Azure / azure-init

A minimal provisioning agent designed for Azure Linux VMs.
MIT License
7 stars 10 forks source link

[RFE] Report failures to Azure when there's an unrecoverable error #58

Open anhvoms opened 4 months ago

anhvoms commented 4 months ago

Current situation

Currently azure-init does not report any failure to Azure. If it can't finish provisioning, it will return with an error code. From a user perspective, provisioning will eventually fail with OS provisioning timeout due to Azure platform not receiving a provisioning complete signal.

In many cases the user might not be able to access the VM if provisioning fails and as such, might have a very hard time figuring out why provisioning failed

Ideal future situation

Have the azure-init report failures to Azure, which will then fail provisioning with a useful error message indicating why provisioning failed.

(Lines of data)

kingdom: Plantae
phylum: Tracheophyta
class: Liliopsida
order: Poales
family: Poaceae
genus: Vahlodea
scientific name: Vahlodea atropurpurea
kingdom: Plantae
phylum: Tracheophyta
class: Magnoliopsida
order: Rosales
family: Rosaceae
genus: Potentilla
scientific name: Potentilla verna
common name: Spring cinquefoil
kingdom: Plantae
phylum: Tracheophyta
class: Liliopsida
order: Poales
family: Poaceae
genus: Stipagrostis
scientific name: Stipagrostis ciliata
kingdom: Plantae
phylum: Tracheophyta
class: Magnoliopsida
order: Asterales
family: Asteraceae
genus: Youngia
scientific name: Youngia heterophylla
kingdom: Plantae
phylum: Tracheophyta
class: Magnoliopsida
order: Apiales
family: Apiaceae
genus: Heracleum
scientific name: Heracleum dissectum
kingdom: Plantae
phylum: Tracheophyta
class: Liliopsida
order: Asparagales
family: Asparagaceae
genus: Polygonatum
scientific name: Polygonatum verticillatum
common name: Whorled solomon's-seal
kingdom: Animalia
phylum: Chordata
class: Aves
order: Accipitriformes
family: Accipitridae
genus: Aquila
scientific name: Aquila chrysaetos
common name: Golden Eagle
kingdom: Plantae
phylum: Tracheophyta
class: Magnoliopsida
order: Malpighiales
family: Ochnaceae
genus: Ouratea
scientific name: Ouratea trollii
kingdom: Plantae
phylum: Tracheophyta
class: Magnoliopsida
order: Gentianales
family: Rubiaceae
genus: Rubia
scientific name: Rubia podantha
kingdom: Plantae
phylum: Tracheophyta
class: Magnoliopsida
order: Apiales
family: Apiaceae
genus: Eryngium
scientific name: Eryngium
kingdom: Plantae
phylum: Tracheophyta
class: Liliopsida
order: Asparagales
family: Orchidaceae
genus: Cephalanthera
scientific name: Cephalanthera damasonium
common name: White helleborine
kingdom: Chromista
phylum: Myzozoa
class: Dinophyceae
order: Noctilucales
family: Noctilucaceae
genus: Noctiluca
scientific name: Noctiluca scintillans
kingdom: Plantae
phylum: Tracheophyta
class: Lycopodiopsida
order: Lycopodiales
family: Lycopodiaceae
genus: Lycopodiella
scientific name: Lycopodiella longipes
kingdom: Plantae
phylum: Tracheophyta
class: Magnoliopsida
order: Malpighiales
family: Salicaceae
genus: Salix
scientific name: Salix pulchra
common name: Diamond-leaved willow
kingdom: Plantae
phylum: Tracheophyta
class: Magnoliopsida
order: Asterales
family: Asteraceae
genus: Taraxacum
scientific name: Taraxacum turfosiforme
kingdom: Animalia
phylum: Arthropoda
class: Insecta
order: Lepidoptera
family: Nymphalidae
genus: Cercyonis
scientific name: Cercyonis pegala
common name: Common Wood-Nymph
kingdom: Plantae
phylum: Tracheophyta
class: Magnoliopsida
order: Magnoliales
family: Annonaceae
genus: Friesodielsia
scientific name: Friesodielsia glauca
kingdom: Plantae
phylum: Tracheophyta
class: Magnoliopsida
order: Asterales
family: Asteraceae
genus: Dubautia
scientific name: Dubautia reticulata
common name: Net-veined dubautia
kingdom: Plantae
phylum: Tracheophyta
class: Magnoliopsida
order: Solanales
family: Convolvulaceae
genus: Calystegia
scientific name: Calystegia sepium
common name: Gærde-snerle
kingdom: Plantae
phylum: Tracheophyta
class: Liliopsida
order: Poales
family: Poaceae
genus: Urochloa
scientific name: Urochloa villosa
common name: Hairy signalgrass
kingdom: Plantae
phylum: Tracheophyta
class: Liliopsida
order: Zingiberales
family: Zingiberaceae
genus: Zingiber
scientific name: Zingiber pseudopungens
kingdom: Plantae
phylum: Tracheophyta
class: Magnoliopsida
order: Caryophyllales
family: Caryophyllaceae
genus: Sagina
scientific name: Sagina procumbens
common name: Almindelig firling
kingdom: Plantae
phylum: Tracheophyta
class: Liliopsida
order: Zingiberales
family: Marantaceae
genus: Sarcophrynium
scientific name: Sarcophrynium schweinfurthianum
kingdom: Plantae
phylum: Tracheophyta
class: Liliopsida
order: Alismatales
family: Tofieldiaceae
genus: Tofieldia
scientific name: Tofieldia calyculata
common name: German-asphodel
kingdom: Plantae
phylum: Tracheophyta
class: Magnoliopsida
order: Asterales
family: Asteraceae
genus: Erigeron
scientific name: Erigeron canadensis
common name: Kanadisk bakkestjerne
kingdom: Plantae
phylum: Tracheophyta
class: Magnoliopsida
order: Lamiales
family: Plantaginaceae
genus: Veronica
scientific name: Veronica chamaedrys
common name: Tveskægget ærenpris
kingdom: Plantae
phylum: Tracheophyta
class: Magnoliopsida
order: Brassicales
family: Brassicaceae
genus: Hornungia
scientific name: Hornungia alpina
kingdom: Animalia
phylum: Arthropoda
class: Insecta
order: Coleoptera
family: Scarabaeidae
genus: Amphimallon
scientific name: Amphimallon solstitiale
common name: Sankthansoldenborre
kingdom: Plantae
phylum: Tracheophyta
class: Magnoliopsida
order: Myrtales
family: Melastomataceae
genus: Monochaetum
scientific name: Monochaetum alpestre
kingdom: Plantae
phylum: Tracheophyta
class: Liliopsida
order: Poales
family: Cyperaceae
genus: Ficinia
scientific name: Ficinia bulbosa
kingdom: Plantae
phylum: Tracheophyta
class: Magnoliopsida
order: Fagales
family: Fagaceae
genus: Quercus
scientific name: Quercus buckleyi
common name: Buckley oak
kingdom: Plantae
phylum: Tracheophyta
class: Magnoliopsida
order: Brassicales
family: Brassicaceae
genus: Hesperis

The task:
Answer these questions from the azure-init issue:
(a) Under what license is the project published?
(b) What does azure-init currently do when it can't finish provisioning?
(c) In the ideal future situation, what would Azure do once azure-init reports a failure?
Use only the azure-init issue to answer.

Answer in full:
(a) The MIT License.
(b) It returns with an error code.
(c) Azure would fail provisioning with a useful error message indicating why provisioning failed.